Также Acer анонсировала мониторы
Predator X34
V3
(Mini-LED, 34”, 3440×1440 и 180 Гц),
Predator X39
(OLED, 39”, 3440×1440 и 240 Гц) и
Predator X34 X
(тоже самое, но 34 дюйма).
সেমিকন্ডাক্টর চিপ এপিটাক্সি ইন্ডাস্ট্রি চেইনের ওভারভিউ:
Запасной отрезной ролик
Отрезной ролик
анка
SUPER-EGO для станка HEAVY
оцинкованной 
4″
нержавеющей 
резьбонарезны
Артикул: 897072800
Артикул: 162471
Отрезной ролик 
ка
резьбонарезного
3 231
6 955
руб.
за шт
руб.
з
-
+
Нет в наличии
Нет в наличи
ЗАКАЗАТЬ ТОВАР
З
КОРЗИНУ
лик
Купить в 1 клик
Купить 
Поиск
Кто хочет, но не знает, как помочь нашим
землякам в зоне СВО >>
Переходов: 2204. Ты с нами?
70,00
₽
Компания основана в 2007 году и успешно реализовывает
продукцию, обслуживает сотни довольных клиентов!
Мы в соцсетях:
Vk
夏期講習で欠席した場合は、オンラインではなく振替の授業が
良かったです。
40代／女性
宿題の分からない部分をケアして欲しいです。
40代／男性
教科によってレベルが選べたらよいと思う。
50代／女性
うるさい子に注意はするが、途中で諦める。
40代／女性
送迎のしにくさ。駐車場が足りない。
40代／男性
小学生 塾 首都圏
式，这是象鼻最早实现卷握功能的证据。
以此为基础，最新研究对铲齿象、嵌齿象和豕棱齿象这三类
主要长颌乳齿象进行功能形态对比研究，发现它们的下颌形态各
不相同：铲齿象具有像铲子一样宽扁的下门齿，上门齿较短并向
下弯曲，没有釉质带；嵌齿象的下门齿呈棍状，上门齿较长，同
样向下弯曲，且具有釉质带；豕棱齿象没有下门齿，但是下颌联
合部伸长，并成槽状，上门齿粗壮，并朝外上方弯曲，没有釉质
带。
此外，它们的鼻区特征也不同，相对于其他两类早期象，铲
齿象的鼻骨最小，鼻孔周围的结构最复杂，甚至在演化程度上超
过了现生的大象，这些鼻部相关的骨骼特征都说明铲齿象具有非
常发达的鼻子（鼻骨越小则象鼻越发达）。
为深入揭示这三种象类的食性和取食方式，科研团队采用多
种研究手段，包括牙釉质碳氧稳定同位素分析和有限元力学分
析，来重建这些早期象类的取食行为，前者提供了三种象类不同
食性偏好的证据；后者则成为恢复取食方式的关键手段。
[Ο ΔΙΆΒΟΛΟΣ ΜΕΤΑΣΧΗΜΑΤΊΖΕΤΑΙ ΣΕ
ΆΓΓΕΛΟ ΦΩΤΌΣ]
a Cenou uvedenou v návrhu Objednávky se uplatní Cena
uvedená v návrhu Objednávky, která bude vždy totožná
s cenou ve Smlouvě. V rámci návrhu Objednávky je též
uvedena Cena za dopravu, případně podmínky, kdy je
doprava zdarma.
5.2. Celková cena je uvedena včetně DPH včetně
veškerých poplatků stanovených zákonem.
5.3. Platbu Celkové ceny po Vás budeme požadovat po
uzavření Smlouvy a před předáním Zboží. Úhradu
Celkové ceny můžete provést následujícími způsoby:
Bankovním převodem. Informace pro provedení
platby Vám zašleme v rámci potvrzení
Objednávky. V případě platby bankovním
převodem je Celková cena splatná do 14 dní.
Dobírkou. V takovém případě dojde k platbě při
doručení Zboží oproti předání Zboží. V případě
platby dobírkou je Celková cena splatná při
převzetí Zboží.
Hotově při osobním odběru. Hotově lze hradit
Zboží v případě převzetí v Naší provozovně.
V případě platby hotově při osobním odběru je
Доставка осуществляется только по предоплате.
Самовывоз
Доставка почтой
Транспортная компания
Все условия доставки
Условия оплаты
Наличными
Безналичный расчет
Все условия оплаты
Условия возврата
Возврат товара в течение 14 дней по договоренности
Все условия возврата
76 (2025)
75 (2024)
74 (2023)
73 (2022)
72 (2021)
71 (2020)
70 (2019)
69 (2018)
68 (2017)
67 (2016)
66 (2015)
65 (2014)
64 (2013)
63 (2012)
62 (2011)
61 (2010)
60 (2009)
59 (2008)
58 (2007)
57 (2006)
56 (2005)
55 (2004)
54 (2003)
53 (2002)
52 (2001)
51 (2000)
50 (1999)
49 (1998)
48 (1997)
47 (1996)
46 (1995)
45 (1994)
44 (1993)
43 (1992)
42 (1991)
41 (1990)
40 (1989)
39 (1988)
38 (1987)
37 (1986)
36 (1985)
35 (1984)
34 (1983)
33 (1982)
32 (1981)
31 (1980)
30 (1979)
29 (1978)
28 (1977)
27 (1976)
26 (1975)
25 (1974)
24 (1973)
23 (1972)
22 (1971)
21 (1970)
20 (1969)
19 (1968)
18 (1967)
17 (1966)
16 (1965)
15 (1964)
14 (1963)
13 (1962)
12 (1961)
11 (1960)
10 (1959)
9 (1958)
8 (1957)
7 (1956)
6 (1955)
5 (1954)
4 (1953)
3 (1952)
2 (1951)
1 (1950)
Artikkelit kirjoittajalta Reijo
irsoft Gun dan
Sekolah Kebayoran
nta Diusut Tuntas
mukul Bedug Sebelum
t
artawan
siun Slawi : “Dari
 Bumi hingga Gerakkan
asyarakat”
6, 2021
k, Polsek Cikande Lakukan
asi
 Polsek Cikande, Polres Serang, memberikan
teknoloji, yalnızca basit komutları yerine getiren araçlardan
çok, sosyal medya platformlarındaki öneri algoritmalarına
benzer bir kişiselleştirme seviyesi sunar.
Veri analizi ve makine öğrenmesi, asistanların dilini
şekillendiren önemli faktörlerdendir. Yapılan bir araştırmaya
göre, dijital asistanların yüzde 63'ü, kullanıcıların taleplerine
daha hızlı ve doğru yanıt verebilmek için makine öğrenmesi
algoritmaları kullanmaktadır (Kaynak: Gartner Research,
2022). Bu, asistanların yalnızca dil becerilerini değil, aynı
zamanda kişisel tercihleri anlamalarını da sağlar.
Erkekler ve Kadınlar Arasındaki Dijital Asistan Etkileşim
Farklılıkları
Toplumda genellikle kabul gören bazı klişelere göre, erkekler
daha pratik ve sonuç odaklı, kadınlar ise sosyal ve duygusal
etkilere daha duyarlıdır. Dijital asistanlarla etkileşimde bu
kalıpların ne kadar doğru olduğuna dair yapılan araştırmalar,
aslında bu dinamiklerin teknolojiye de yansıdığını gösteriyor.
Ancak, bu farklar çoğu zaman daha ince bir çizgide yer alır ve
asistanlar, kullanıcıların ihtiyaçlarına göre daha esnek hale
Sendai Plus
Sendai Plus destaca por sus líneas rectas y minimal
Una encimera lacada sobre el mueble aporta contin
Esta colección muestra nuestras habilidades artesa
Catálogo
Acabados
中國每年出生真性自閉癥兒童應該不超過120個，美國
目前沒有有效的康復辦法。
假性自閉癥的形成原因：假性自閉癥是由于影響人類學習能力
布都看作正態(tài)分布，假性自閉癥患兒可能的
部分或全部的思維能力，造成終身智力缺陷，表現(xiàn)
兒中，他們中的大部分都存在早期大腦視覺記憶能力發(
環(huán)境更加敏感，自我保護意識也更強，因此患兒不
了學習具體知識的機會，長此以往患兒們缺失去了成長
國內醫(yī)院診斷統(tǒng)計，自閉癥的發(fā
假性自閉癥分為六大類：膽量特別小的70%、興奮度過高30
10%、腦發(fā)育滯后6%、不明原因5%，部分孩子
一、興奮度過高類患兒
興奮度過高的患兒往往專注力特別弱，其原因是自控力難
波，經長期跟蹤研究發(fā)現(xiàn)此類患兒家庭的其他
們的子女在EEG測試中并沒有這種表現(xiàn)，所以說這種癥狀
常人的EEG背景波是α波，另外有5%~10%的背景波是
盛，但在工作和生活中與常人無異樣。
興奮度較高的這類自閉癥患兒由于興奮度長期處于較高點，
------------------------------
About this task:
In the entries above, find the line with "样向下弯曲，且具有釉质带；豕棱齿象没有下门齿，但是下颌联" and the line with "Zboží v případě převzetí v Naší provozovně.", then set down exactly those two and every line between them, nothing else.

Answer box:
样向下弯曲，且具有釉质带；豕棱齿象没有下门齿，但是下颌联
合部伸长，并成槽状，上门齿粗壮，并朝外上方弯曲，没有釉质
带。
此外，它们的鼻区特征也不同，相对于其他两类早期象，铲
齿象的鼻骨最小，鼻孔周围的结构最复杂，甚至在演化程度上超
过了现生的大象，这些鼻部相关的骨骼特征都说明铲齿象具有非
常发达的鼻子（鼻骨越小则象鼻越发达）。
为深入揭示这三种象类的食性和取食方式，科研团队采用多
种研究手段，包括牙釉质碳氧稳定同位素分析和有限元力学分
析，来重建这些早期象类的取食行为，前者提供了三种象类不同
食性偏好的证据；后者则成为恢复取食方式的关键手段。
[Ο ΔΙΆΒΟΛΟΣ ΜΕΤΑΣΧΗΜΑΤΊΖΕΤΑΙ ΣΕ
ΆΓΓΕΛΟ ΦΩΤΌΣ]
a Cenou uvedenou v návrhu Objednávky se uplatní Cena
uvedená v návrhu Objednávky, která bude vždy totožná
s cenou ve Smlouvě. V rámci návrhu Objednávky je též
uvedena Cena za dopravu, případně podmínky, kdy je
doprava zdarma.
5.2. Celková cena je uvedena včetně DPH včetně
veškerých poplatků stanovených zákonem.
5.3. Platbu Celkové ceny po Vás budeme požadovat po
uzavření Smlouvy a před předáním Zboží. Úhradu
Celkové ceny můžete provést následujícími způsoby:
Bankovním převodem. Informace pro provedení
platby Vám zašleme v rámci potvrzení
Objednávky. V případě platby bankovním
převodem je Celková cena splatná do 14 dní.
Dobírkou. V takovém případě dojde k platbě při
doručení Zboží oproti předání Zboží. V případě
platby dobírkou je Celková cena splatná při
převzetí Zboží.
Hotově při osobním odběru. Hotově lze hradit
Zboží v případě převzetí v Naší provozovně.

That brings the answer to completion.